### TASK DIRECTIONS:
Copy out the lines of the records from the line with "Lancaster comedy tickets since we only" up to and including the line with "to discover what’s happening this", and nothing else.

### PROVIDED DATA:
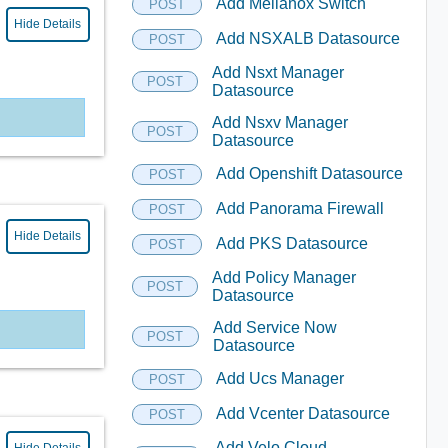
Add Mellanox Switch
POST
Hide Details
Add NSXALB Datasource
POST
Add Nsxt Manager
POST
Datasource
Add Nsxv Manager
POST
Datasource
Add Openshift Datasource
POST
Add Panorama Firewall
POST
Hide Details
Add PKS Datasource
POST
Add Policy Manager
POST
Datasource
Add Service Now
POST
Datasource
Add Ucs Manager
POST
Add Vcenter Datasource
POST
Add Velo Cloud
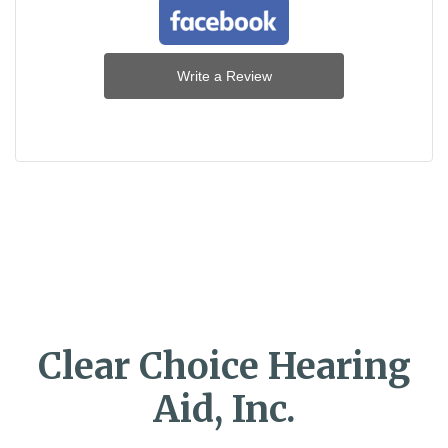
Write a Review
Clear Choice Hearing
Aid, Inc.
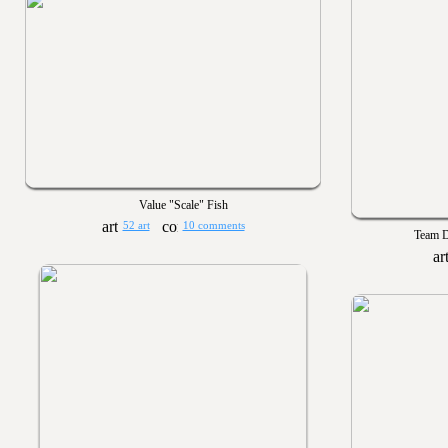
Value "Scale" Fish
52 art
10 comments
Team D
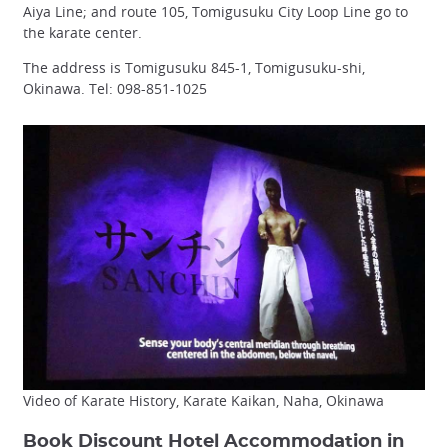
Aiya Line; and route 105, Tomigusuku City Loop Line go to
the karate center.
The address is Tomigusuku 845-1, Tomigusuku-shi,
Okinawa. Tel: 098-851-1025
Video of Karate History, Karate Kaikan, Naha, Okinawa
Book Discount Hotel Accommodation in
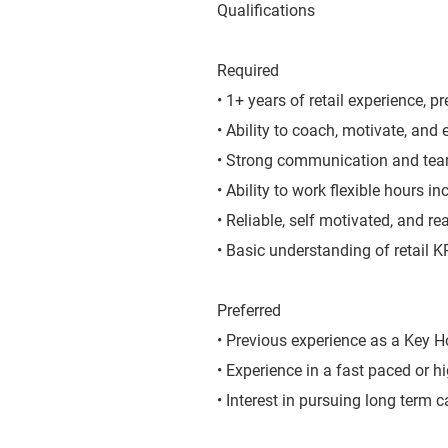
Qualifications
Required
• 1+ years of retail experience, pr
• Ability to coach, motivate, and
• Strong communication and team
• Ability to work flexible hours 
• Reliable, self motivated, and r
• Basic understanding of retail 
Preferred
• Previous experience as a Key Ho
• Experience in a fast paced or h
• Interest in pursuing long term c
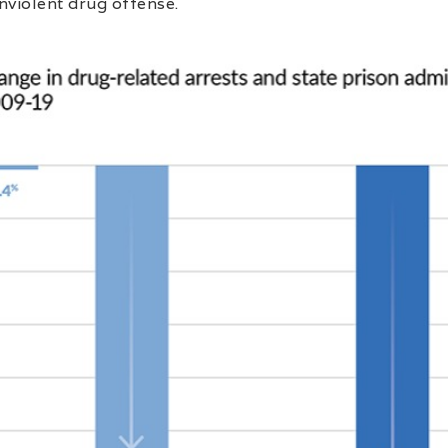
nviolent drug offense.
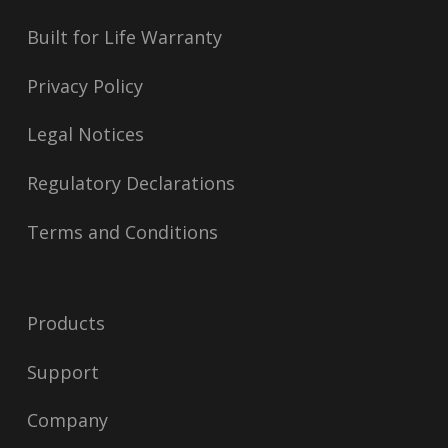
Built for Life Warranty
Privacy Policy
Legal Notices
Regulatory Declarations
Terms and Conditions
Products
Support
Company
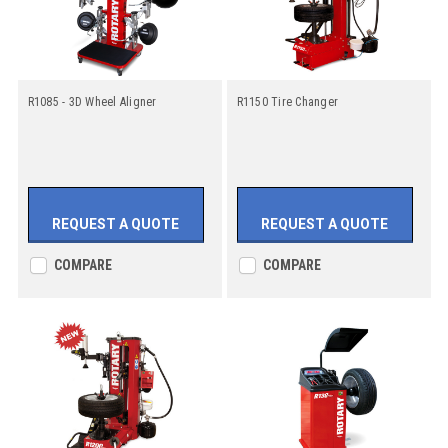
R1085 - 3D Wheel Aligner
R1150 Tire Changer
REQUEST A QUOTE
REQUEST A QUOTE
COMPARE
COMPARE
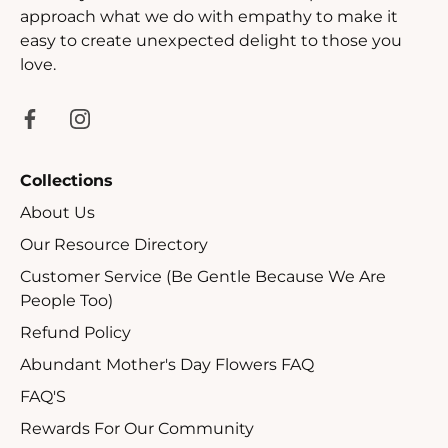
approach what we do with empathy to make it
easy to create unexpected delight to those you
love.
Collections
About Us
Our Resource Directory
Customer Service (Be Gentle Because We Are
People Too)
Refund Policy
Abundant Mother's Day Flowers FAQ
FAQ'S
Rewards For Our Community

...

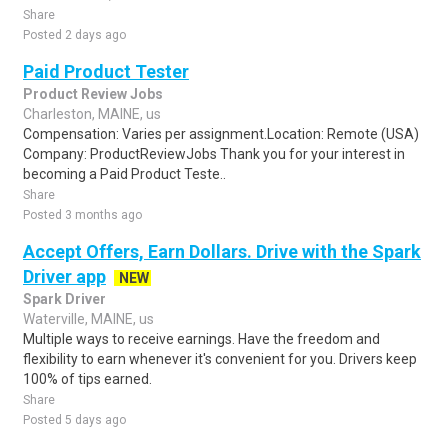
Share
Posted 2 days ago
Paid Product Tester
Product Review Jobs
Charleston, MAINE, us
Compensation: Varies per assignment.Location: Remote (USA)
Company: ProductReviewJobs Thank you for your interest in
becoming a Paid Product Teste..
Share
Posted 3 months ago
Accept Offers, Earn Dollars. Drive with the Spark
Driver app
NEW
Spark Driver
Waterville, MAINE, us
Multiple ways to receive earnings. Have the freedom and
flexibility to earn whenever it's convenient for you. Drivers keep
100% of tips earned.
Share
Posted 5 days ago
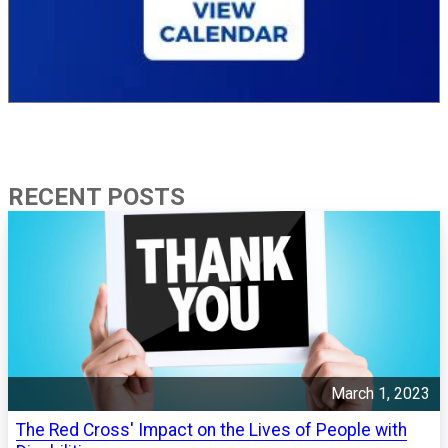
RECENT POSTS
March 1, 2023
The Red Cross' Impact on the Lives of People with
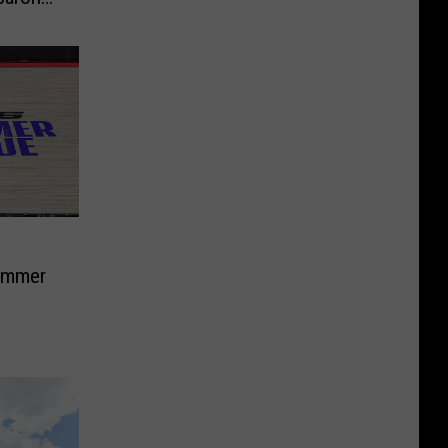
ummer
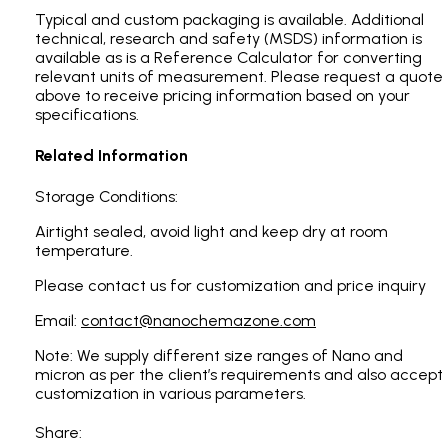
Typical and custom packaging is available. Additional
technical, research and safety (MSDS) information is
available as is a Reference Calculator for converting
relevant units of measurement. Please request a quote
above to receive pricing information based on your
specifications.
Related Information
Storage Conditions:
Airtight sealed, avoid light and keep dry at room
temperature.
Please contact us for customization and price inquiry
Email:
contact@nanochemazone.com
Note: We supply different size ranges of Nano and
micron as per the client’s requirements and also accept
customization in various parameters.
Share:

* * *

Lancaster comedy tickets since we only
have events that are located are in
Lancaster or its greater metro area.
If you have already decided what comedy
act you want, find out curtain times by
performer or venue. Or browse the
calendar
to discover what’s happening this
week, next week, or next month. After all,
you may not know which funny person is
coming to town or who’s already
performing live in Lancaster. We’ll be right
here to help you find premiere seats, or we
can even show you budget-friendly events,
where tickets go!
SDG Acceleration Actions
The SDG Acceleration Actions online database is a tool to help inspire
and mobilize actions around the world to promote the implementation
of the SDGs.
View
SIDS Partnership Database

### SOLVED EXERCISE:
Lancaster comedy tickets since we only
have events that are located are in
Lancaster or its greater metro area.
If you have already decided what comedy
act you want, find out curtain times by
performer or venue. Or browse the
calendar
to discover what’s happening this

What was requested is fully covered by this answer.